Data for analysis =

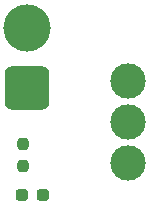
<source format=gts>
G04 #@! TF.GenerationSoftware,KiCad,Pcbnew,9.0.2-9.0.2-0~ubuntu24.04.1*
G04 #@! TF.CreationDate,2025-06-11T11:10:21+02:00*
G04 #@! TF.ProjectId,PCB_Affichage,5043425f-4166-4666-9963-686167652e6b,rev?*
G04 #@! TF.SameCoordinates,Original*
G04 #@! TF.FileFunction,Soldermask,Top*
G04 #@! TF.FilePolarity,Negative*
%FSLAX46Y46*%
G04 Gerber Fmt 4.6, Leading zero omitted, Abs format (unit mm)*
G04 Created by KiCad (PCBNEW 9.0.2-9.0.2-0~ubuntu24.04.1) date 2025-06-11 11:10:21*
%MOMM*%
%LPD*%
G01*
G04 APERTURE LIST*
G04 Aperture macros list*
%AMRoundRect*
0 Rectangle with rounded corners*
0 $1 Rounding radius*
0 $2 $3 $4 $5 $6 $7 $8 $9 X,Y pos of 4 corners*
0 Add a 4 corners polygon primitive as box body*
4,1,4,$2,$3,$4,$5,$6,$7,$8,$9,$2,$3,0*
0 Add four circle primitives for the rounded corners*
1,1,$1+$1,$2,$3*
1,1,$1+$1,$4,$5*
1,1,$1+$1,$6,$7*
1,1,$1+$1,$8,$9*
0 Add four rect primitives between the rounded corners*
20,1,$1+$1,$2,$3,$4,$5,0*
20,1,$1+$1,$4,$5,$6,$7,0*
20,1,$1+$1,$6,$7,$8,$9,0*
20,1,$1+$1,$8,$9,$2,$3,0*%
G04 Aperture macros list end*
%ADD10RoundRect,0.237500X0.287500X0.237500X-0.287500X0.237500X-0.287500X-0.237500X0.287500X-0.237500X0*%
%ADD11RoundRect,0.237500X-0.237500X0.250000X-0.237500X-0.250000X0.237500X-0.250000X0.237500X0.250000X0*%
%ADD12C,3.000000*%
%ADD13RoundRect,0.760000X1.140000X-1.140000X1.140000X1.140000X-1.140000X1.140000X-1.140000X-1.140000X0*%
%ADD14C,4.000000*%
G04 APERTURE END LIST*
D10*
X92410000Y-70970000D03*
X90660000Y-70970000D03*
D11*
X90750000Y-66615000D03*
X90750000Y-68440000D03*
D12*
X99610000Y-68260000D03*
X99610000Y-64760000D03*
X99610000Y-61260000D03*
D13*
X91100000Y-61830000D03*
D14*
X91100000Y-56830000D03*
M02*

</source>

Assignment =
Leaving the pictures aside, give back all the records exactly as they are.

Reply =
<source format=gts>
G04 #@! TF.GenerationSoftware,KiCad,Pcbnew,9.0.2-9.0.2-0~ubuntu24.04.1*
G04 #@! TF.CreationDate,2025-06-11T11:10:21+02:00*
G04 #@! TF.ProjectId,PCB_Affichage,5043425f-4166-4666-9963-686167652e6b,rev?*
G04 #@! TF.SameCoordinates,Original*
G04 #@! TF.FileFunction,Soldermask,Top*
G04 #@! TF.FilePolarity,Negative*
%FSLAX46Y46*%
G04 Gerber Fmt 4.6, Leading zero omitted, Abs format (unit mm)*
G04 Created by KiCad (PCBNEW 9.0.2-9.0.2-0~ubuntu24.04.1) date 2025-06-11 11:10:21*
%MOMM*%
%LPD*%
G01*
G04 APERTURE LIST*
G04 Aperture macros list*
%AMRoundRect*
0 Rectangle with rounded corners*
0 $1 Rounding radius*
0 $2 $3 $4 $5 $6 $7 $8 $9 X,Y pos of 4 corners*
0 Add a 4 corners polygon primitive as box body*
4,1,4,$2,$3,$4,$5,$6,$7,$8,$9,$2,$3,0*
0 Add four circle primitives for the rounded corners*
1,1,$1+$1,$2,$3*
1,1,$1+$1,$4,$5*
1,1,$1+$1,$6,$7*
1,1,$1+$1,$8,$9*
0 Add four rect primitives between the rounded corners*
20,1,$1+$1,$2,$3,$4,$5,0*
20,1,$1+$1,$4,$5,$6,$7,0*
20,1,$1+$1,$6,$7,$8,$9,0*
20,1,$1+$1,$8,$9,$2,$3,0*%
G04 Aperture macros list end*
%ADD10RoundRect,0.237500X0.287500X0.237500X-0.287500X0.237500X-0.287500X-0.237500X0.287500X-0.237500X0*%
%ADD11RoundRect,0.237500X-0.237500X0.250000X-0.237500X-0.250000X0.237500X-0.250000X0.237500X0.250000X0*%
%ADD12C,3.000000*%
%ADD13RoundRect,0.760000X1.140000X-1.140000X1.140000X1.140000X-1.140000X1.140000X-1.140000X-1.140000X0*%
%ADD14C,4.000000*%
G04 APERTURE END LIST*
D10*
X92410000Y-70970000D03*
X90660000Y-70970000D03*
D11*
X90750000Y-66615000D03*
X90750000Y-68440000D03*
D12*
X99610000Y-68260000D03*
X99610000Y-64760000D03*
X99610000Y-61260000D03*
D13*
X91100000Y-61830000D03*
D14*
X91100000Y-56830000D03*
M02*

</source>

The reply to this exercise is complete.